Last week he was performing in Tracton Arts Centre with Niamh Murphy – the same teacher from Scoil Phádraig Naofa in Bandon – who he has recorded and performed with.

Niamh has just released her latest single Where We Will Always Be, while Declan is convinced another of her songs Down With Your Guard is destined to be revisited and become a future hit (‘I’ve heard two of my daughters walking around singing it to themselves’).

And he has just released an album called Make For Joy with Evelyn Kallansee, a Dutch singer-songwriter living in Beara. The duo will be performing at St Matthew’s Church in Baltimore on Friday March 15th, with further dates planned including Castletownbere on April 6th and Killeady on April 13th among others.

The album Evelyn and Dec have produced Make for Joy has received a very positive reaction and the album is a RTÉ Radio One album of the week.

Evelyn is a singer-songwriter and breathing and meditation teacher, and she first met Dec four years ago as their paths crossed by chance, explained Evelyn. ‘I call it a miracle,’ she said.

‘I was part of an acid jazz band called Tristan for over seven years in the Netherlands, and in 2020 and two days before lockdown my husband and I went to Ireland for four days. Lockdown happened and we’ve been here since.’
Home is now Lauragh, on the Cork-Kerry border on the Beara peninsula, a little piece of paraside, says Evelyn.
Evelyn knew Andre van der Hoff, a saxophone player based in Kenmare, who she had worked with in the Netherlands.

‘He told me Hank Wedel was recording with Declan and there were two songs left that needed a singer. I came in and met Declan.’

Declan said when they hit “record” on the studio microphone, ‘I just thought that’s very interesting, a very, very good sound. I have never worked with someone with a voice like Evelyn’s. It has a European sound but has that Caribbean or African vocal (Evelyn was born in Curcacao, a Dutch Carribean island).’

Lockdown helped bring this musicial pairing together but it delayed their artistic endeavour, too.

‘Four years really is a long time to make an album,’ says Declan. ‘We were in lockdown for the first two years, so a lot of stuff was online. And Evelyn lives two hours from my home too. It was a slow process and there’s an amount of detail you have to go into as a producer.’

The bulk of the album was recorded in Declan’s home studio in Bandon. ‘Essentially it’s a bedroom with lots of equipment. I couldn’t record a full band in there but it has all the equipment I need and it’s set up for me to do what I do,’ says Declan.

The duo will play in St.Matthews Church in Baltimore this Friday.

 

Declan Sinnott is now 74 and has travelled the world with music, but he only recorded his first solo album in 2012. Putting himself out there front and centre didn’t come naturally.

‘I sometimes still get the anxiety that I had playing the local parish hall in Wexford,’ he said.
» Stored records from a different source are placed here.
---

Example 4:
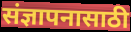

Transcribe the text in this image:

संज्ञापनासाठी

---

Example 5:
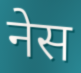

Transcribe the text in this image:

नेस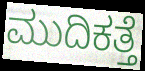
ಮುದಿಕತ್ತೆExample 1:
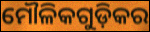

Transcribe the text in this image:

ମୌଳିକଗୁଡ଼ିକର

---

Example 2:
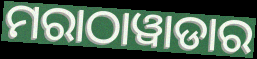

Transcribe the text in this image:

ମରାଠାୱାଡାର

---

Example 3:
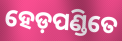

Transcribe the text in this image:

ହେଡ଼ପଣ୍ଡିତେ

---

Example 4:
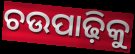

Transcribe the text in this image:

ଚଉପାଢ଼ିକୁ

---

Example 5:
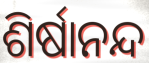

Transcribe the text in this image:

ଶିର୍ଷାନନ୍ଦ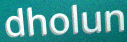
dholunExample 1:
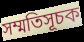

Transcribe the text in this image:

সম্মতিসূচক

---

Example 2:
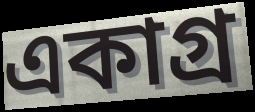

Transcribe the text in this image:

একাগ্র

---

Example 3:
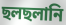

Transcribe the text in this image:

ছলছলানি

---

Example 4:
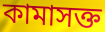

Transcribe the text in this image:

কামাসক্ত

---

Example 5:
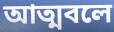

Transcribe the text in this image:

আত্মবলে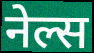
नेल्स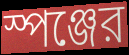
স্পঞ্জেরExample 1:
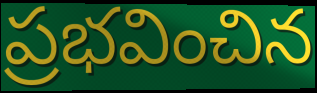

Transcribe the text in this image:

ప్రభవించిన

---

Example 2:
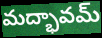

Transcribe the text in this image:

మద్భావమ్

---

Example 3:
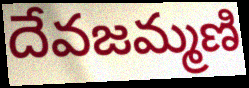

Declan doesn’t write to create hits, as such, but he does want his music to be successful. Just like his first music idols The Beatles, he believes popular music can be a high art. And he says that the music of Evelyn and Dec is about eliciting a positive response – the clue is in the name: it’s joyful music.

‘People will like what we are doing or they won’t. We’re not going to be cool,’ said Declan.

‘I think of course as a musician you want people to like the music. You put so much time and effort into making something, it has to effect people.

‘And Evelyn and I made a conscious decision with the album Make For Joy to make something positive. There’s so much awful stuff happening in the world at the moment. People can’t get away from it. We wanted to bring a bit of light into the world.’

Evelyn and Dec play Live at St Matthews in Baltimore on Friday March 15th.